Por Marcella Affonso

“Passem de longe, bondes, ônibus, rio de aço do tráfego.
Uma flor ainda desbotada
ilude a polícia, rompe o asfalto.
Façam completo silêncio, paralisem os negócios,
garanto que uma flor nasceu.”

Quase como a flor narrada pelo poeta Carlos Drummond de Andrade, que brota em meio às ruas cinzas perturbando a ordem estabelecida com sua sutileza, os traços da artista visual Luna Bastos tomam a fachada do Itaú Cultural e convidam quem passa pela Avenida Paulista a uma pausa na correria desenfreada do dia a dia. A ideia do grafite impresso no banco de concreto e em sua extensão, contudo, não é causar nenhuma perturbação, apenas acolher os passantes e aqueles que utilizam esses espaços como pontos de descanso ou de interação e troca.

“Muita gente tem me parado e falado da tranquilidade que o desenho traz, então acho que o que me motivou acabou se concretizando no processo: quebrar o ritmo doido que a gente vive nesta cidade. E, como eu venho de fora, acho que sinto isso um pouco mais”, conta a artista que é natural da cidade de Teresina, no Piauí, e vive na capital paulista desde o início do ano.

A artista Luna Bastos junto a sua obra "Flores Rompendo o Asfalto" (imagem: Amanda Rigamonti)

Intitulada Flores Rompendo o Asfalto, a obra é inspirada em “A Flor e a Náusea”, texto de Drummond publicado em seu quinto livro de poemas, A Rosa do Povo, de 1945. A proposta surgiu da observação. Apesar de já ter visitado o instituto em outras ocasiões, Luna lembra que voltou para poder criar algo que fizesse sentido para o fluxo de pessoas que apenas passam por ele ou nele ficam.

“Isso acabou influenciando até na escolha das cores. Trouxe um tom um pouco mais claro do que costumo usar porque queria muito passar essa ideia de aconchego”. Para contrapor o peso do ambiente urbano, foram utilizados ainda elementos que remetessem à natureza. “Escolhi um padrão que tem folhagem para grande parte do painel e alguns pontos de energia, que é o amarelo”, explica.

Raízes internas e em outras fontes e linguagens

Luna é o nome artístico pelo qual ficou conhecida Alana Soares de Carvalho Bastos.

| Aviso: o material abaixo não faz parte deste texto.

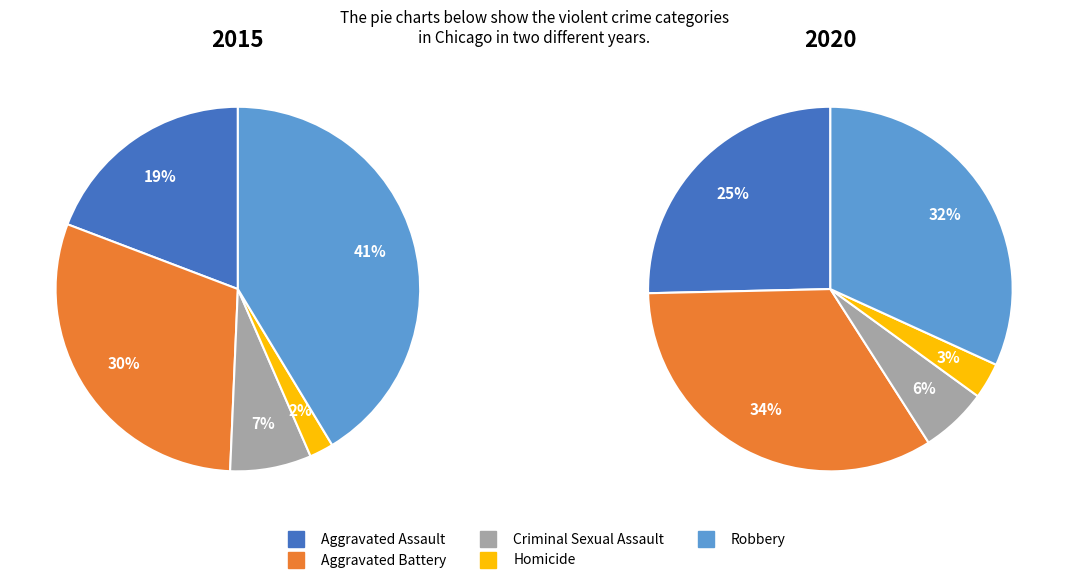

Rank the series by their maximum value, from lowest to highest.

2020, 2015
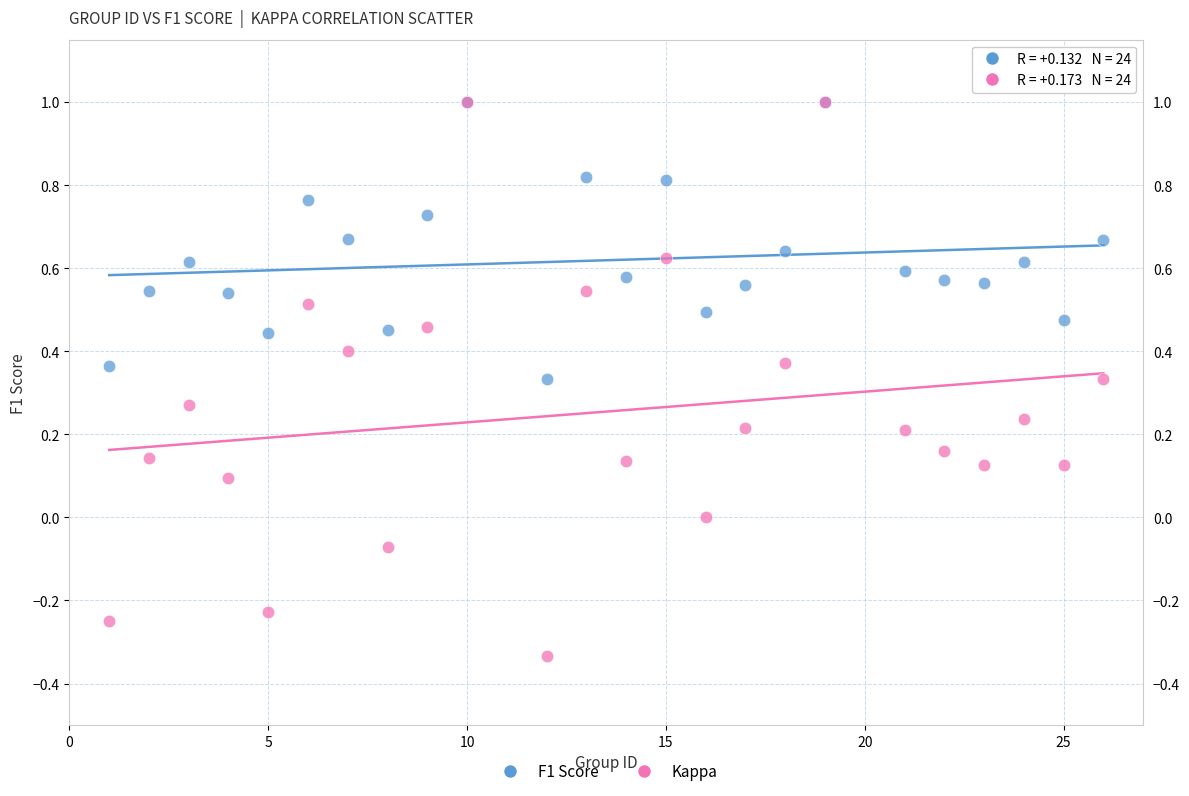

What are all the series names shown in the legend?

F1 Score, Kappa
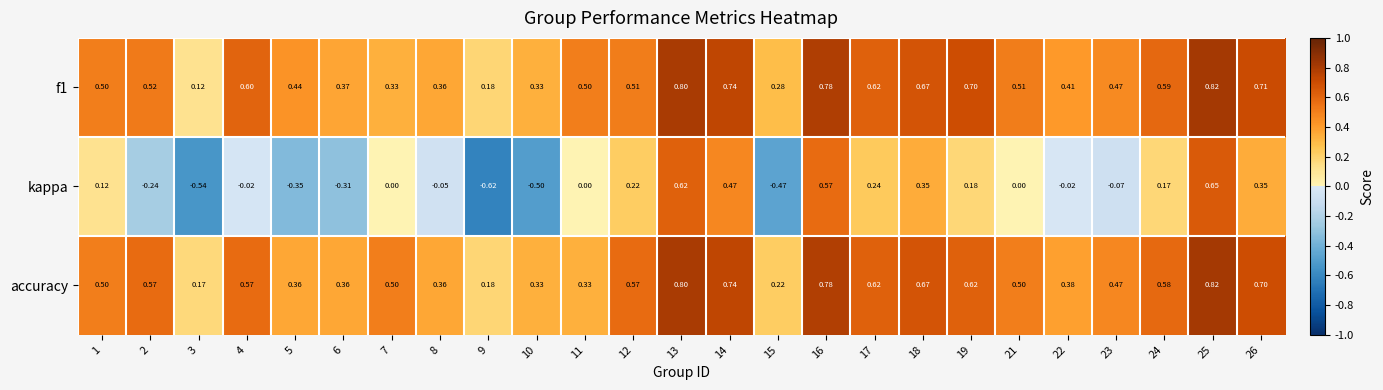

Which series has the widest spread of values?

kappa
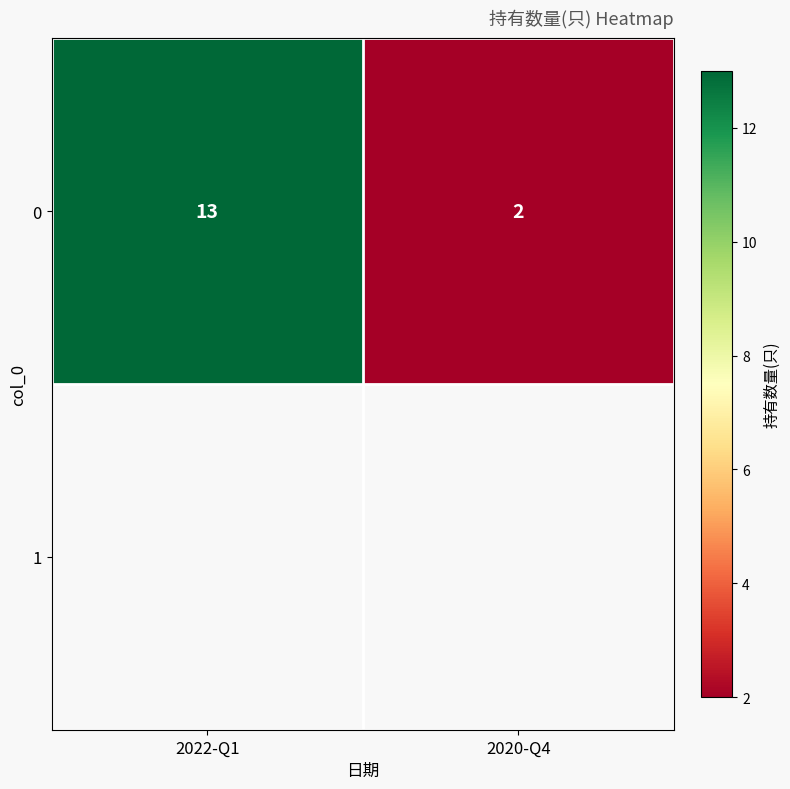

Which category has the lowest value across all series?

2020-Q4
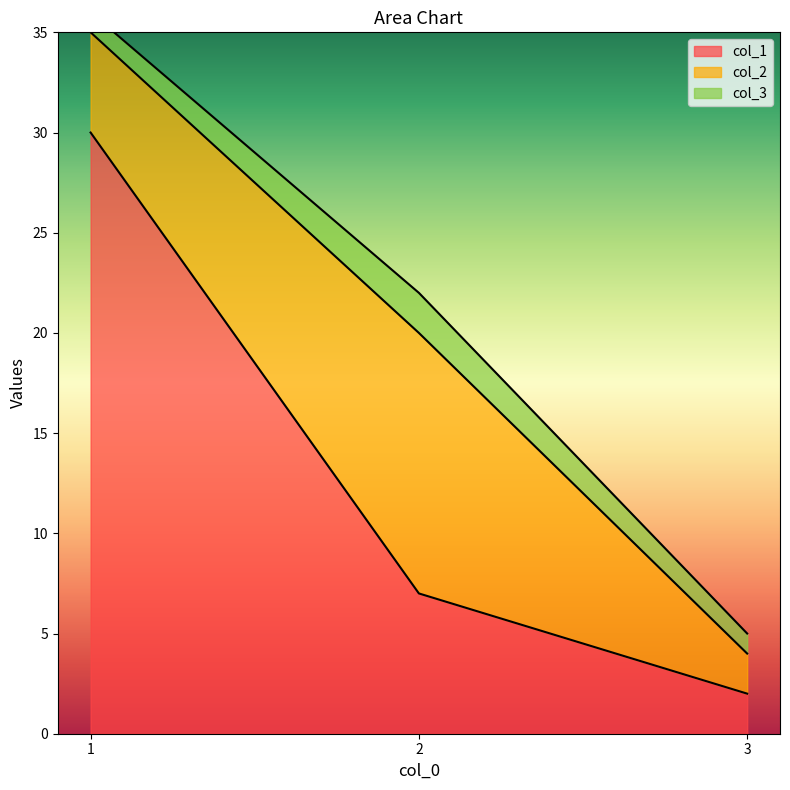

What are all the series names shown in the legend?

col_1, col_2, col_3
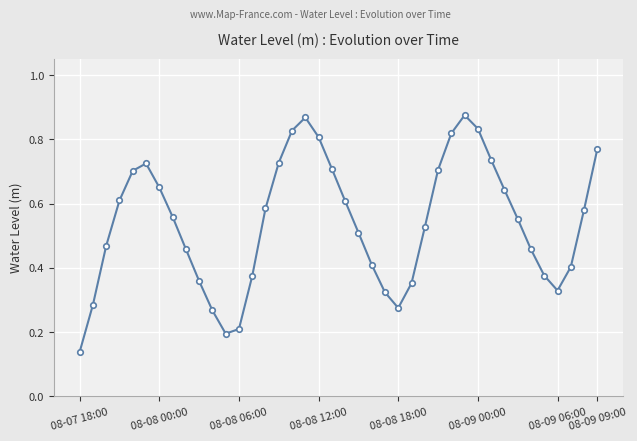

How many interior local valleys (lower than both neighbors) does the data have?

3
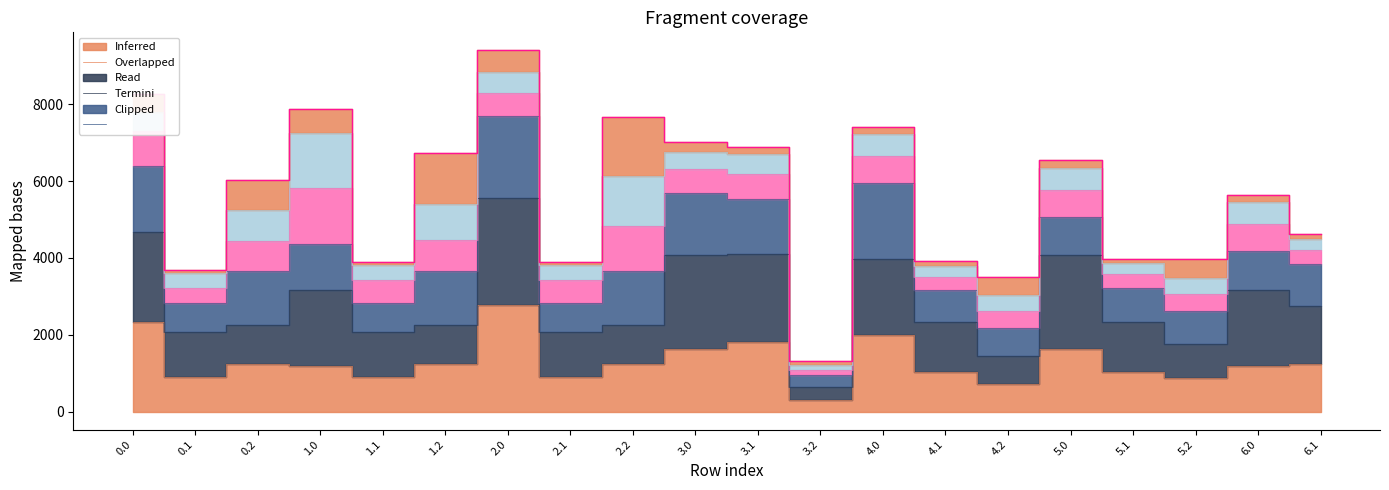

What value does the data have at 4.1?

3916.8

Hoje com 23 anos, a artista urbana, que também atua como tatuadora, conta que sua relação com o desenho se estreitou há sete anos, quando ainda estava no ensino médio. “Participei de uma oficina de grafite por volta de 2012 e fiquei encantada com a possibilidade de ter um diálogo com a cidade. Desde então vem sendo um processo de autoconhecimento, de ir desenvolvendo um estilo próprio, uma técnica”, observa.

Seus traços não são usados como um fim em si; retratam aquilo que sente, que percebe sobre o outro, que vivencia como mulher negra. E, apesar de utilizar os grafismos como meio de expressão, as artes visuais não são sua principal fonte de referência: formada em psicologia, é principalmente no estudo do comportamento humano que busca inspiração, também encontrada na música e na poesia. “Entrar em contato com o que há de mais profundo nas pessoas me traz uma sensibilidade maior para perceber o meio em que estou, filtrar coisas e transformar isso em algum desenho”.

Flores Rompendo o Asfalto faz parte do Arte Urbana, projeto criado pelo Itaú Cultural em 2017 que já contou com os kene dos Huni Kuĩ, com Erica Mizutani, com Guilherme Kramer e com Jota Cunha. Quinta convidada a dar cara nova à fachada do instituto, Luna vê nas intervenções artísticas em espaços públicos uma forma de democratizar o acesso à arte. Uma vez que, até mesmo em lugares gratuitos como o Itaú Cultural, algumas pessoas podem não se sentir pertencentes a esses espaços ou à vontade para entrar neles. “E por mais que a pessoa não tenha uma formação [em artes visuais], aquilo vai tocar de alguma forma”, conclui.

A obra poderá ser vista até o final de outubro deste ano.